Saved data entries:

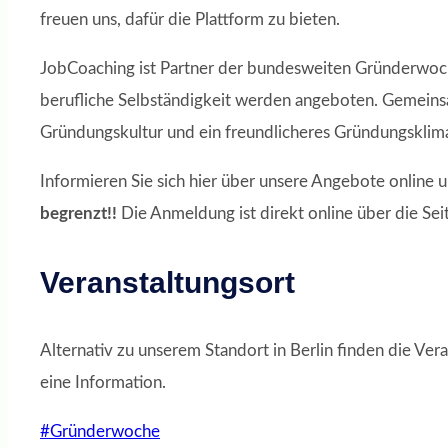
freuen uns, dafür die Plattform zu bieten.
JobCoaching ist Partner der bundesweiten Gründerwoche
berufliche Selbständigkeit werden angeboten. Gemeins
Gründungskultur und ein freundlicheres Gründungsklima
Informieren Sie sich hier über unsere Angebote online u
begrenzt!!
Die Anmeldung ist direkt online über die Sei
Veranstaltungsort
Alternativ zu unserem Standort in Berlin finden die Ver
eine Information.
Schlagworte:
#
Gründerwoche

REQUIRED ACTION: Without including any picture, restate every entry above exactly.

RESULT FOR THIS TASK:
freuen uns, dafür die Plattform zu bieten.
JobCoaching ist Partner der bundesweiten Gründerwoche
berufliche Selbständigkeit werden angeboten. Gemeins
Gründungskultur und ein freundlicheres Gründungsklima
Informieren Sie sich hier über unsere Angebote online u
begrenzt!!
Die Anmeldung ist direkt online über die Sei
Veranstaltungsort
Alternativ zu unserem Standort in Berlin finden die Ver
eine Information.
Schlagworte:
#
Gründerwoche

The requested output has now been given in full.